Riemannian Trust Region Methods for SC$^1$ Minimization

TL;DR

This paper introduces the first Riemannian trust region method for SC^1 functions on manifolds, providing convergence guarantees and demonstrating superior performance in nonsmooth, nonconvex optimization problems.

Contribution

It develops a novel trust region algorithm for SC^1 functions on manifolds with proven convergence and applies it within an augmented Lagrangian framework for nonsmooth optimization.

Findings

Method achieves global and local convergence.

Demonstrates local superlinear convergence rate.
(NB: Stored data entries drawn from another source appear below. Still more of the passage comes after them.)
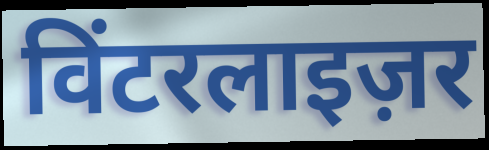
विंटरलाइज़र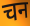
चन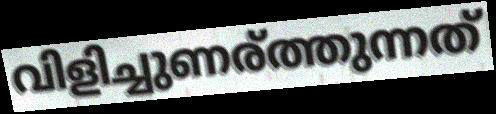
വിളിച്ചുണര്ത്തുന്നത്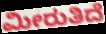
ಮೀರುತಿದೆ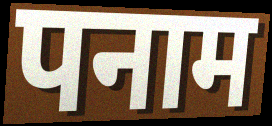
पनाम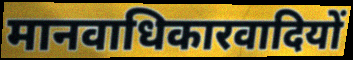
मानवाधिकारवादियों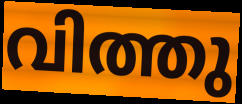
വിത്തു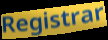
Registrar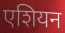
एशियन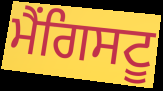
ਮੈਂਗਿਸਟੂ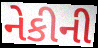
નેકીનીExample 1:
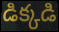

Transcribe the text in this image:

డిక్కడి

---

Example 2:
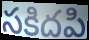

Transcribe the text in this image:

సకిదపి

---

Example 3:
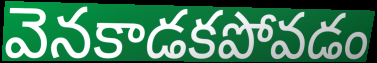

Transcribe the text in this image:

వెనకాడకపోవడం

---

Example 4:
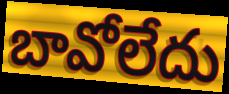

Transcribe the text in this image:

బావోలేదు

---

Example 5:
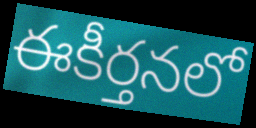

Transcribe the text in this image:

ఈకీర్తనలోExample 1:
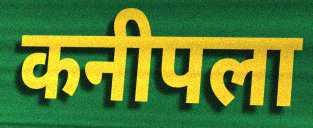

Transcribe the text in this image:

कनीपला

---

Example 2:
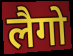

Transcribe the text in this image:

लैगो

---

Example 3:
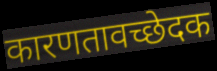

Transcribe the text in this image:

कारणतावच्छेदक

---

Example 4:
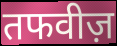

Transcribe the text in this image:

तफवीज़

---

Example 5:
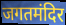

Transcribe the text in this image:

जगतमंदिर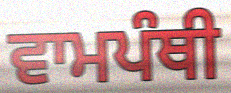
ਵਾਮਪੰਥੀ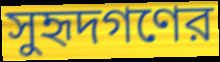
সুহৃদগণের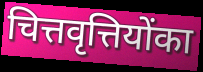
चित्तवृत्तियोंका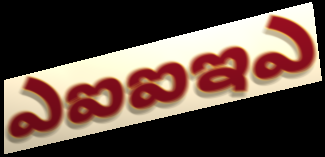
ఎఐఐఇఎ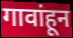
गावांहून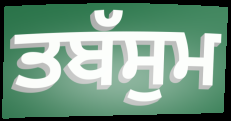
ਤਬੱਸੁਮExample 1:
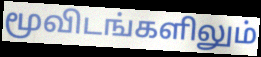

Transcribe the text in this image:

மூவிடங்களிலும்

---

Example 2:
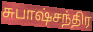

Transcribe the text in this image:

சுபாஷ்சந்திர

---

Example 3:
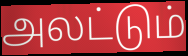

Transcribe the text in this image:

அலட்டும்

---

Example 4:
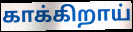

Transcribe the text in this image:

காக்கிறாய்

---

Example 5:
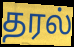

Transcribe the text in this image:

தரல்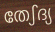
തേഽദ്യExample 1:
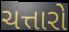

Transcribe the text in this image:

ચત્તારો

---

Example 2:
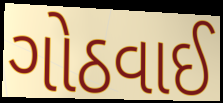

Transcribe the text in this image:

ગોઠવાઈ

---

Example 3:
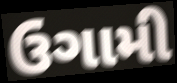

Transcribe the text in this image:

ઉગામી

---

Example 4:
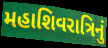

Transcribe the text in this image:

મહાશિવરાત્રિનું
Outperforms existing methods in numerical experiments.

Abstract

Manifold optimization has recently gained significant attention due to its wide range of applications in various areas. This paper introduces the first Riemannian trust region method for minimizing an SC$^1$ function, which is a differentiable function that has a semismooth gradient vector field, on manifolds with convergence guarantee. We provide proof of both global and local convergence results, along with demonstrating the local superlinear convergence rate of our proposed method. As an application and to demonstrate our motivation, we utilize our trust region method as a subproblem solver within an augmented Lagrangian method for minimizing nonsmooth nonconvex functions over manifolds. This represents the first approach that fully explores the second-order information of the subproblem in the context of augmented Lagrangian methods on manifolds. Numerical experiments confirm that our method outperforms existing methods.